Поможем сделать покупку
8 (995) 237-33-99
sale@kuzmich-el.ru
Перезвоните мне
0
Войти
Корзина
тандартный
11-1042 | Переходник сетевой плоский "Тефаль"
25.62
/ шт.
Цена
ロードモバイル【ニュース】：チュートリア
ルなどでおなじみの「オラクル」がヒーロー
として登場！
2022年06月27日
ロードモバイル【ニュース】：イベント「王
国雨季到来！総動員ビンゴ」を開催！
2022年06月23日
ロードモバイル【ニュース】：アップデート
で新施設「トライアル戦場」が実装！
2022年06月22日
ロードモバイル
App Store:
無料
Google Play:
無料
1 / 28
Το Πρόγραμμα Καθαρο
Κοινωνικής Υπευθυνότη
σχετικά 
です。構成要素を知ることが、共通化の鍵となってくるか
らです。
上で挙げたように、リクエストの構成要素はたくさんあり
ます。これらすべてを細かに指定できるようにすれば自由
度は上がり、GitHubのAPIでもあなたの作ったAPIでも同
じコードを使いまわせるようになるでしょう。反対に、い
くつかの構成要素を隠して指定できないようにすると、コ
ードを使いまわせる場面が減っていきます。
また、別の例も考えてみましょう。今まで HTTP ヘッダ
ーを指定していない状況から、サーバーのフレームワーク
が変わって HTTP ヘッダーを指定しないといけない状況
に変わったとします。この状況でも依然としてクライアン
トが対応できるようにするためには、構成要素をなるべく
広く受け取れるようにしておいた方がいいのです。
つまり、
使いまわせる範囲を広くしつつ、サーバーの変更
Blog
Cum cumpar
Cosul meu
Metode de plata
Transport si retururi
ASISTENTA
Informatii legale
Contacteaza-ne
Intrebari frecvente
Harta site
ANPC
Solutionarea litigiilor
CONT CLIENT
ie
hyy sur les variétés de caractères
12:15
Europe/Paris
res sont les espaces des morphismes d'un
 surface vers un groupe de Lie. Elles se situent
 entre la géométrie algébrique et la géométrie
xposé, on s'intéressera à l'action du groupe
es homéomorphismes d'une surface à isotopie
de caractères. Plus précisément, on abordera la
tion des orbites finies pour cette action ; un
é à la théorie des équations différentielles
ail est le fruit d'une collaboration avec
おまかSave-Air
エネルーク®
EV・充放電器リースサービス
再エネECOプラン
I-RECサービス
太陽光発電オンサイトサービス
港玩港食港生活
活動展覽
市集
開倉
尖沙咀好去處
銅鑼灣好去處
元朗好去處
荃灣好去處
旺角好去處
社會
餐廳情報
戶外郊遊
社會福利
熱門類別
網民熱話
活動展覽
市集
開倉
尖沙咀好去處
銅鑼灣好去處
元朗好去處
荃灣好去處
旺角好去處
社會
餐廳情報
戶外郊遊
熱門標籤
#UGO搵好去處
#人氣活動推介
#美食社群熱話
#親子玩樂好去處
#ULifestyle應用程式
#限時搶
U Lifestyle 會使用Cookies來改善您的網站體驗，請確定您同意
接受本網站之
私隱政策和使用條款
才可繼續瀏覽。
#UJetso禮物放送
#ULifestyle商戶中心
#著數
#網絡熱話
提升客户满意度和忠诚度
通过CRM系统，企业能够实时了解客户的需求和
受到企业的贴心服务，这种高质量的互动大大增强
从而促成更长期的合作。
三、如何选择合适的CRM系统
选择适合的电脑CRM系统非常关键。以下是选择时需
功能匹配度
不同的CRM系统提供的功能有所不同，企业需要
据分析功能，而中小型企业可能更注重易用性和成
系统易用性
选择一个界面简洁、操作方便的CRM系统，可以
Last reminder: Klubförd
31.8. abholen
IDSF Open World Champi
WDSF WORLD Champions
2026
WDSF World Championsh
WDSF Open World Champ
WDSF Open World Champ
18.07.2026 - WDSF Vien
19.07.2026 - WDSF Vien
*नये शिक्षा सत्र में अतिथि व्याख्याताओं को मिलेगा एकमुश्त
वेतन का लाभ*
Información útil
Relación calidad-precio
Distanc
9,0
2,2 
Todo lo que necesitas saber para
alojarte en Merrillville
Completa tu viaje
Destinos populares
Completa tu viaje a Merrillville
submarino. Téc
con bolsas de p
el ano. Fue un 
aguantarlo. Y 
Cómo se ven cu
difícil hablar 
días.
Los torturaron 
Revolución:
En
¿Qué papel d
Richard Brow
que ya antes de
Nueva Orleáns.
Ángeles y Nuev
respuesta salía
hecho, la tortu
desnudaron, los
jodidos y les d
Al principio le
┄┄┄┄┄┄
**Prompt:**
Rewrite the listing from its start through the line containing "2022年06月22日", replacing "Перезвоните мне" with "Заказать звонок" and leaving everything else unchanged.

**Result of this task:**
Поможем сделать покупку
8 (995) 237-33-99
sale@kuzmich-el.ru
Заказать звонок
0
Войти
Корзина
тандартный
11-1042 | Переходник сетевой плоский "Тефаль"
25.62
/ шт.
Цена
ロードモバイル【ニュース】：チュートリア
ルなどでおなじみの「オラクル」がヒーロー
として登場！
2022年06月27日
ロードモバイル【ニュース】：イベント「王
国雨季到来！総動員ビンゴ」を開催！
2022年06月23日
ロードモバイル【ニュース】：アップデート
で新施設「トライアル戦場」が実装！
2022年06月22日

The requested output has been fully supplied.